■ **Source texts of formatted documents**
○ ○ ○ ○

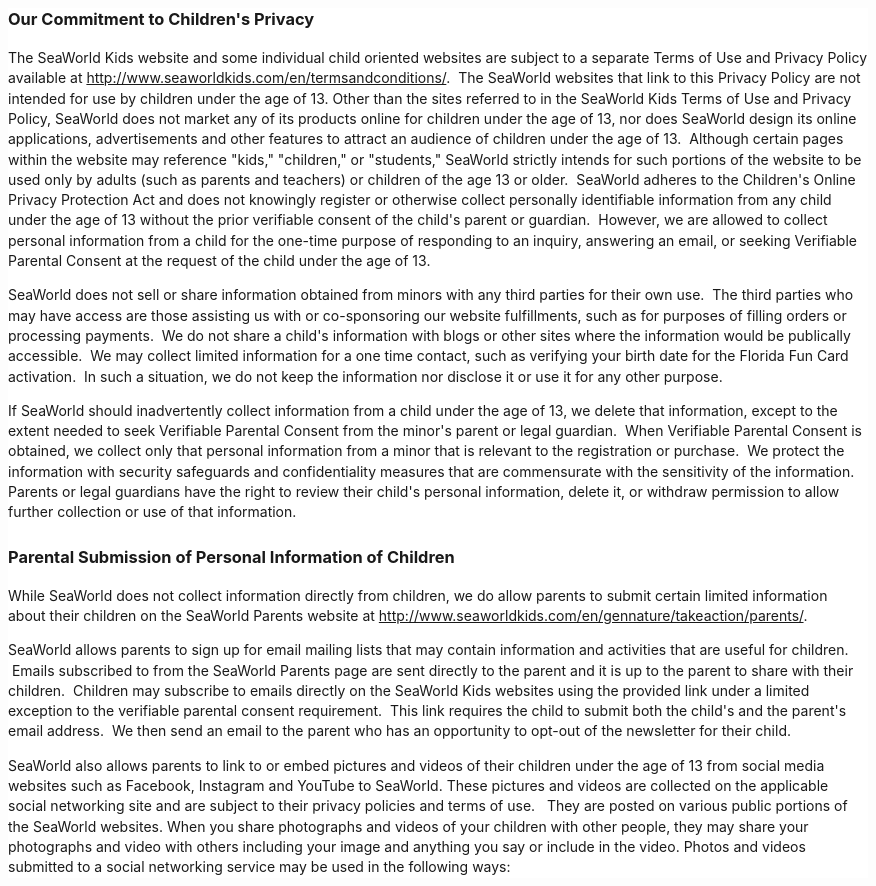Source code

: ### **Our Commitment to Children's Privacy**

The SeaWorld Kids website and some individual child oriented websites are subject to a separate Terms of Use and Privacy Policy available at <http://www.seaworldkids.com/en/termsandconditions/>.  The SeaWorld websites that link to this Privacy Policy are not intended for use by children under the age of 13. Other than the sites referred to in the SeaWorld Kids Terms of Use and Privacy Policy, SeaWorld does not market any of its products online for children under the age of 13, nor does SeaWorld design its online applications, advertisements and other features to attract an audience of children under the age of 13.  Although certain pages within the website may reference "kids," "children," or "students," SeaWorld strictly intends for such portions of the website to be used only by adults (such as parents and teachers) or children of the age 13 or older.  SeaWorld adheres to the Children's Online Privacy Protection Act and does not knowingly register or otherwise collect personally identifiable information from any child under the age of 13 without the prior verifiable consent of the child's parent or guardian.  However, we are allowed to collect personal information from a child for the one-time purpose of responding to an inquiry, answering an email, or seeking Verifiable Parental Consent at the request of the child under the age of 13. 

SeaWorld does not sell or share information obtained from minors with any third parties for their own use.  The third parties who may have access are those assisting us with or co-sponsoring our website fulfillments, such as for purposes of filling orders or processing payments.  We do not share a child's information with blogs or other sites where the information would be publically accessible.  We may collect limited information for a one time contact, such as verifying your birth date for the Florida Fun Card activation.  In such a situation, we do not keep the information nor disclose it or use it for any other purpose. 

If SeaWorld should inadvertently collect information from a child under the age of 13, we delete that information, except to the extent needed to seek Verifiable Parental Consent from the minor's parent or legal guardian.  When Verifiable Parental Consent is obtained, we collect only that personal information from a minor that is relevant to the registration or purchase.  We protect the information with security safeguards and confidentiality measures that are commensurate with the sensitivity of the information.  Parents or legal guardians have the right to review their child's personal information, delete it, or withdraw permission to allow further collection or use of that information. 

### **Parental Submission of Personal Information of Children**

While SeaWorld does not collect information directly from children, we do allow parents to submit certain limited information about their children on the SeaWorld Parents website at <http://www.seaworldkids.com/en/gennature/takeaction/parents/>. 

SeaWorld allows parents to sign up for email mailing lists that may contain information and activities that are useful for children.  Emails subscribed to from the SeaWorld Parents page are sent directly to the parent and it is up to the parent to share with their children.  Children may subscribe to emails directly on the SeaWorld Kids websites using the provided link under a limited exception to the verifiable parental consent requirement.  This link requires the child to submit both the child's and the parent's email address.  We then send an email to the parent who has an opportunity to opt-out of the newsletter for their child. 

SeaWorld also allows parents to link to or embed pictures and videos of their children under the age of 13 from social media websites such as Facebook, Instagram and YouTube to SeaWorld. These pictures and videos are collected on the applicable social networking site and are subject to their privacy policies and terms of use.   They are posted on various public portions of the SeaWorld websites. When you share photographs and videos of your children with other people, they may share your photographs and video with others including your image and anything you say or include in the video. Photos and videos submitted to a social networking service may be used in the following ways:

○ ○ ○ ○

■ **Task objective**
Restate the entries verbatim and exclude any pictures.

■ **Written answer**
Source code

: ### **Our Commitment to Children's Privacy**

The SeaWorld Kids website and some individual child oriented websites are subject to a separate Terms of Use and Privacy Policy available at <http://www.seaworldkids.com/en/termsandconditions/>.  The SeaWorld websites that link to this Privacy Policy are not intended for use by children under the age of 13. Other than the sites referred to in the SeaWorld Kids Terms of Use and Privacy Policy, SeaWorld does not market any of its products online for children under the age of 13, nor does SeaWorld design its online applications, advertisements and other features to attract an audience of children under the age of 13.  Although certain pages within the website may reference "kids," "children," or "students," SeaWorld strictly intends for such portions of the website to be used only by adults (such as parents and teachers) or children of the age 13 or older.  SeaWorld adheres to the Children's Online Privacy Protection Act and does not knowingly register or otherwise collect personally identifiable information from any child under the age of 13 without the prior verifiable consent of the child's parent or guardian.  However, we are allowed to collect personal information from a child for the one-time purpose of responding to an inquiry, answering an email, or seeking Verifiable Parental Consent at the request of the child under the age of 13. 

SeaWorld does not sell or share information obtained from minors with any third parties for their own use.  The third parties who may have access are those assisting us with or co-sponsoring our website fulfillments, such as for purposes of filling orders or processing payments.  We do not share a child's information with blogs or other sites where the information would be publically accessible.  We may collect limited information for a one time contact, such as verifying your birth date for the Florida Fun Card activation.  In such a situation, we do not keep the information nor disclose it or use it for any other purpose. 

If SeaWorld should inadvertently collect information from a child under the age of 13, we delete that information, except to the extent needed to seek Verifiable Parental Consent from the minor's parent or legal guardian.  When Verifiable Parental Consent is obtained, we collect only that personal information from a minor that is relevant to the registration or purchase.  We protect the information with security safeguards and confidentiality measures that are commensurate with the sensitivity of the information.  Parents or legal guardians have the right to review their child's personal information, delete it, or withdraw permission to allow further collection or use of that information. 

### **Parental Submission of Personal Information of Children**

While SeaWorld does not collect information directly from children, we do allow parents to submit certain limited information about their children on the SeaWorld Parents website at <http://www.seaworldkids.com/en/gennature/takeaction/parents/>. 

SeaWorld allows parents to sign up for email mailing lists that may contain information and activities that are useful for children.  Emails subscribed to from the SeaWorld Parents page are sent directly to the parent and it is up to the parent to share with their children.  Children may subscribe to emails directly on the SeaWorld Kids websites using the provided link under a limited exception to the verifiable parental consent requirement.  This link requires the child to submit both the child's and the parent's email address.  We then send an email to the parent who has an opportunity to opt-out of the newsletter for their child. 

SeaWorld also allows parents to link to or embed pictures and videos of their children under the age of 13 from social media websites such as Facebook, Instagram and YouTube to SeaWorld. These pictures and videos are collected on the applicable social networking site and are subject to their privacy policies and terms of use.   They are posted on various public portions of the SeaWorld websites. When you share photographs and videos of your children with other people, they may share your photographs and video with others including your image and anything you say or include in the video. Photos and videos submitted to a social networking service may be used in the following ways:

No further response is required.